Non-post technical achievements refer to those who have completed technical achievements, mainly by their own research, not by using the material conditions of their units. The right to use and transfer non-post technological achievements belongs to the person who completed the technological achievements. After the non-post technical achievements are transferred to our company, should they bear the obligation of non-competition after leaving the company? In this regard, the author believes that non-post technological achievements do not bear the obligation of non-competition. Because the right of non-post technological achievements belongs to the person who completed it, he has the right to deal with his own technological achievements. After he transferred his own technological achievements to this unit, he established a technology transfer contract relationship with this unit, and the rights and obligations of both parties should be determined according to the contract. If either party fails to perform the contract correctly, it will only bear the liability for breach of the technology transfer contract. This is essentially different from the liability for breach of contract in the nature of labor contract.
(2) Whether the obligor for statutory prohibition should pay compensation.
Statutory non-competition obligors are directors, managers and partners of the company, and their interests are closely related to those of the company. According to the law, the direct purpose of non-competition between the company and the non-competition obligor is to safeguard the company's interests, and the ultimate beneficiary is the non-competition obligor. Therefore, the statutory non-competition obligor does not need compensation. Moreover, the law does not stipulate that statutory non-competition obligations should be compensated. Therefore, the obligor prohibited by law should not be compensated.
(3) Procedural issues concerning dispute settlement of non-competition
Disputes arising from the violation of statutory non-competition obligations belong to disputes in which the parties violate the legal provisions and infringe on the rights and interests of the company. The parties may bring a lawsuit directly to the people's court and demand the settlement of the dispute. The agreed prohibition of business strife should be treated differently. If there is a non-competition clause in the labor contract and the parties violate the non-competition agreement, it shall be determined that the disputes arising from the violation of the labor contract shall be arbitrated by the arbitration department in advance according to the existing legal arrangements.
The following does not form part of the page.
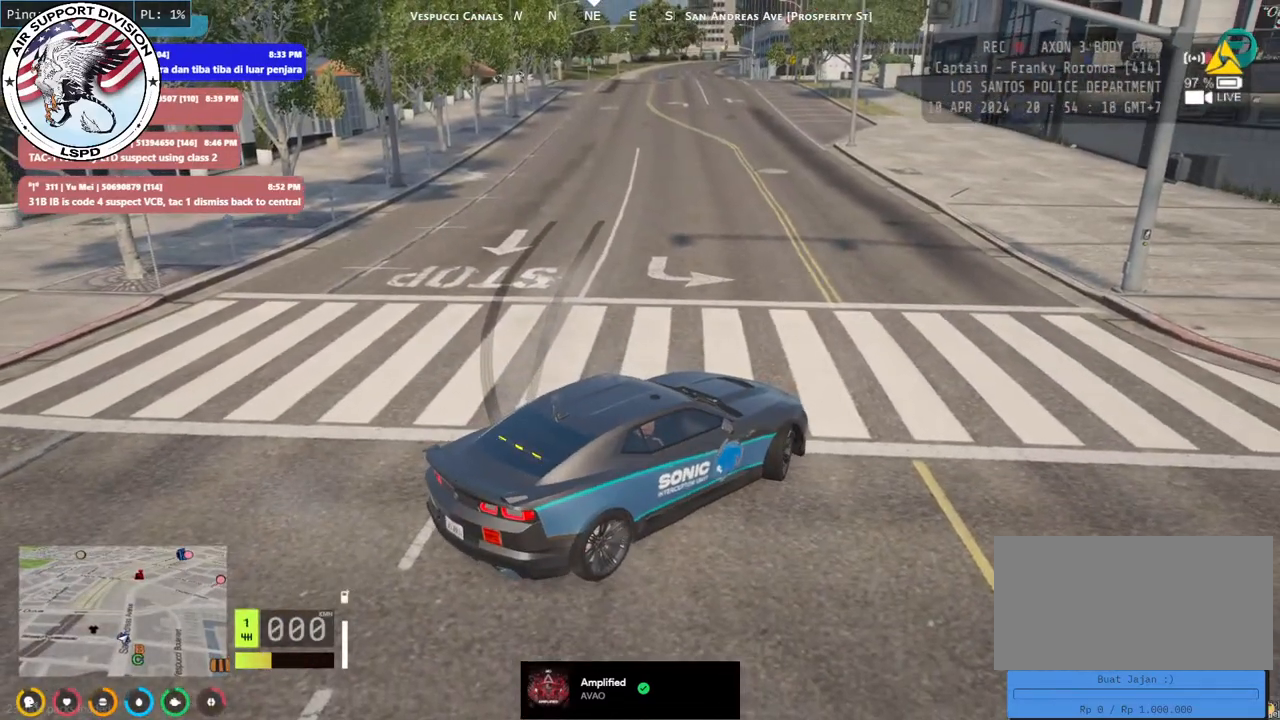
{"keys": ["a", "w"], "mouse": ["mb4"], "events": [[184, "w", "up"], [300, "w", "down"], [434, "a", "down"]]}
If the prohibition of competition is stipulated in a separate agreement (such as confidentiality agreement), the dispute should not be submitted to arbitration first. Because the confidentiality agreement concluded between the employee and the employer after the establishment of labor relations does not belong to the scope of the labor contract, the labor dispute handling procedure is not applicable to the dispute of non-competition, and the lawsuit should be brought directly to the court. This is consistent with the provisions of the State Science and Technology Commission.